* **Stated goal**
Copy every line of the material below verbatim, with no changes.

Collection entries:
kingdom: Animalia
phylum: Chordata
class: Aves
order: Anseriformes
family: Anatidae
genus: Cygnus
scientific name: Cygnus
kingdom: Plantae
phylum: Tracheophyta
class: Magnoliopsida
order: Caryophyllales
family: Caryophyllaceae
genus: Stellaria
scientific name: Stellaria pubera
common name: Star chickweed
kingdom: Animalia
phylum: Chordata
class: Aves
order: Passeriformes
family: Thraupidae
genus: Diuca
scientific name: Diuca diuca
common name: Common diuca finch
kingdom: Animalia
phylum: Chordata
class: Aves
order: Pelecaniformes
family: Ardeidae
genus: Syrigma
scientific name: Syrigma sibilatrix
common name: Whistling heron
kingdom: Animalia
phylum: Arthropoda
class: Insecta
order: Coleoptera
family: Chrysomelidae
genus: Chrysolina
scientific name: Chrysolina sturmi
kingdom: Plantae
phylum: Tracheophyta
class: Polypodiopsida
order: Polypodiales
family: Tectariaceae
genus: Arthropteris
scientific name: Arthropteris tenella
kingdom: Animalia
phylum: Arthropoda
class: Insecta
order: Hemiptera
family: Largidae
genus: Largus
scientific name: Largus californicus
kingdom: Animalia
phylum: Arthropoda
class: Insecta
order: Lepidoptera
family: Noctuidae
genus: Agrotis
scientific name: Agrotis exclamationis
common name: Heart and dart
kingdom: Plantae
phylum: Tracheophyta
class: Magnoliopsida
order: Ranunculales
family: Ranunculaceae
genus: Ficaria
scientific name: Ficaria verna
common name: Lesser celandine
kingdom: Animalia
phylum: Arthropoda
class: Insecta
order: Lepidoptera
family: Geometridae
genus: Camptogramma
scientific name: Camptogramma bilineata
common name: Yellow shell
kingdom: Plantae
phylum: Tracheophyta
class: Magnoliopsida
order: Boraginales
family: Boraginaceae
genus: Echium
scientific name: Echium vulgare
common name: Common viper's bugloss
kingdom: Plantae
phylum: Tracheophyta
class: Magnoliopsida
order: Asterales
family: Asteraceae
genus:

* **Answer below**
kingdom: Animalia
phylum: Chordata
class: Aves
order: Anseriformes
family: Anatidae
genus: Cygnus
scientific name: Cygnus
kingdom: Plantae
phylum: Tracheophyta
class: Magnoliopsida
order: Caryophyllales
family: Caryophyllaceae
genus: Stellaria
scientific name: Stellaria pubera
common name: Star chickweed
kingdom: Animalia
phylum: Chordata
class: Aves
order: Passeriformes
family: Thraupidae
genus: Diuca
scientific name: Diuca diuca
common name: Common diuca finch
kingdom: Animalia
phylum: Chordata
class: Aves
order: Pelecaniformes
family: Ardeidae
genus: Syrigma
scientific name: Syrigma sibilatrix
common name: Whistling heron
kingdom: Animalia
phylum: Arthropoda
class: Insecta
order: Coleoptera
family: Chrysomelidae
genus: Chrysolina
scientific name: Chrysolina sturmi
kingdom: Plantae
phylum: Tracheophyta
class: Polypodiopsida
order: Polypodiales
family: Tectariaceae
genus: Arthropteris
scientific name: Arthropteris tenella
kingdom: Animalia
phylum: Arthropoda
class: Insecta
order: Hemiptera
family: Largidae
genus: Largus
scientific name: Largus californicus
kingdom: Animalia
phylum: Arthropoda
class: Insecta
order: Lepidoptera
family: Noctuidae
genus: Agrotis
scientific name: Agrotis exclamationis
common name: Heart and dart
kingdom: Plantae
phylum: Tracheophyta
class: Magnoliopsida
order: Ranunculales
family: Ranunculaceae
genus: Ficaria
scientific name: Ficaria verna
common name: Lesser celandine
kingdom: Animalia
phylum: Arthropoda
class: Insecta
order: Lepidoptera
family: Geometridae
genus: Camptogramma
scientific name: Camptogramma bilineata
common name: Yellow shell
kingdom: Plantae
phylum: Tracheophyta
class: Magnoliopsida
order: Boraginales
family: Boraginaceae
genus: Echium
scientific name: Echium vulgare
common name: Common viper's bugloss
kingdom: Plantae
phylum: Tracheophyta
class: Magnoliopsida
order: Asterales
family: Asteraceae
genus:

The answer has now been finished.